Makale Özeti:
|
Edebî eserlerin, dillerdeki söz varlığını tespit etmede oldukça önemli bir yere sahip olduğu bilinmektedir. Yazar ve şairler, ürettikleri çalışmalarda dilin kendilerine sunduğu olanaklardan yararlanarak dil birimlerini üslupları ve görüşleri çerçevesinde işlerler. Böylece edebî değeri olan eserler ortaya çıkarken araç olarak kullanılan dile ait malzemeler de sunulmuş olur. Bu eserlerde çoğu zaman yeni kullanımlarla söz dağarcığının genişletildiği ve zenginleştirildiği görülür. Dolayısıyla edebiyatla ilgilenen sanatçıların söz varlığı oluşumuna katkıları yadsınamaz. Bu çalışmada da Türk edebiyatının önemli isimlerinden ve daha çok öykücülüğüyle tanınmış Oktay Akbal, örnek olarak alınmış ve ömrünün sonuna kadar olmak üzere elli yılı aşkın bir süre yazı yazan Akbal’ın öyküleri, Türkçe Sözlük’e katkıları bakımından değerlendirilmiştir.

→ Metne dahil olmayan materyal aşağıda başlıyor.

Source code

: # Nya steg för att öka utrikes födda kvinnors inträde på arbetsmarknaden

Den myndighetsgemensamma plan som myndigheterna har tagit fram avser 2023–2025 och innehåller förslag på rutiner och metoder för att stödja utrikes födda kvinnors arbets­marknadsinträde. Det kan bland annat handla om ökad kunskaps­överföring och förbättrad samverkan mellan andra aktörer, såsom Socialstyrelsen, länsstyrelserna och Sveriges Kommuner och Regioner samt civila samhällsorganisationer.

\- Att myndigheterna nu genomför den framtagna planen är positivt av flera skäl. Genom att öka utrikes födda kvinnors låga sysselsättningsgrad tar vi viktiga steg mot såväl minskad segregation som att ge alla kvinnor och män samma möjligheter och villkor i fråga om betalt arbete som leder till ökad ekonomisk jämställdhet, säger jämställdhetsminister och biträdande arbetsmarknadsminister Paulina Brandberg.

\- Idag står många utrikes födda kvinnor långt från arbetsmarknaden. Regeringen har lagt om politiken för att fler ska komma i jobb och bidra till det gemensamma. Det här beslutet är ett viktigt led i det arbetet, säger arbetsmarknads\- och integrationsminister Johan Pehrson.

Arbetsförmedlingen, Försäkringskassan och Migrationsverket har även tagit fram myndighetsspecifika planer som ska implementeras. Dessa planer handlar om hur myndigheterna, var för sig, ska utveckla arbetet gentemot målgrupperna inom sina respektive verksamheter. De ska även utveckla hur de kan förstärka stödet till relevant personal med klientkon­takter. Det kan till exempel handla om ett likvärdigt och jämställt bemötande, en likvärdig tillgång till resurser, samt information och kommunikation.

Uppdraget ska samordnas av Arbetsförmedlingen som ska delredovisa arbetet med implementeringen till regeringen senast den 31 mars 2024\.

Çalışma kapsamında yazarın öykülerinde kullandığı ancak Türkçe Sözlük’te yer bulamamış sözcükler (noktalaşmak, telaşçı vb.), sözcük öbekleri (sokaklık elbise, hayal yıkıntısı, yorgun ölgün, geceler gündüzler dolusu vb.), deyimler (göz kulak kesilmek, yüreğine soğuk sular boşanmak, kurası gelmek vb.) ile sözlükte yer almakla birlikte öykülerde farklı anlamlar ya da görevlerle kullanılan dil birimleri (bücür, bildik, uyuklamak, gürül gürül vb.) ve sözlükte anlamı verilmesine karşın örneklerle somutlaştırılmamış bazı madde başlarına uygun cümleler (fındıkçı: Baş örtülü taze tam fındıkçıydı, her defa bir başkasiyle; vergi: Bu konuda Zekâi beyin de kendine vergi ne güzel fikirleri vardı, ne eşsiz buluşları? vb.) incelenmektedir. Bu anlamda yeni kullanımların tespit edilmesiyle Türkçe sözlük çalışmalarına katkıda bulunulması hedeflenmiştir.